### Work instructions
Examine the entries and show every line in which the word "PRIMARY" is found.

━━ Provided material ━━

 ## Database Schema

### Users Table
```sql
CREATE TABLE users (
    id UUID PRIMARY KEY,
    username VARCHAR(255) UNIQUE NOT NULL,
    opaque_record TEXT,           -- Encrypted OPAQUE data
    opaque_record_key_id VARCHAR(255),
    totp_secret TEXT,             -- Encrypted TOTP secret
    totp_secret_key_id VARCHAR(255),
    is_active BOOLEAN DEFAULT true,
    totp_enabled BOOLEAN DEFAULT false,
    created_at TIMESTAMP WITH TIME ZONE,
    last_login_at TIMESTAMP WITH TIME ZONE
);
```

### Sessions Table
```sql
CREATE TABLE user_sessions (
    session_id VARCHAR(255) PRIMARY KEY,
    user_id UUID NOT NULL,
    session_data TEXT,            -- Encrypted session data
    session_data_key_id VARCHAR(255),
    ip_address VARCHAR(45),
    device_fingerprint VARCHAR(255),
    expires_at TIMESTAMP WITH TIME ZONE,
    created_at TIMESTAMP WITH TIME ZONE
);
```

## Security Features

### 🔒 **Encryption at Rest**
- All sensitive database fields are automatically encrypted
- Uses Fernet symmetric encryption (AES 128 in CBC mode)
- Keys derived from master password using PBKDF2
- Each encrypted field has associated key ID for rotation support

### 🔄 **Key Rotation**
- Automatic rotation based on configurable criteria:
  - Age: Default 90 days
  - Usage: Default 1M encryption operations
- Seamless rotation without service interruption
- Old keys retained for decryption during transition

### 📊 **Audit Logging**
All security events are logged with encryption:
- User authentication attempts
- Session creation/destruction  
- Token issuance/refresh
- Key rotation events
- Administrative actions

━━━

### Task output
    id UUID PRIMARY KEY,
    session_id VARCHAR(255) PRIMARY KEY,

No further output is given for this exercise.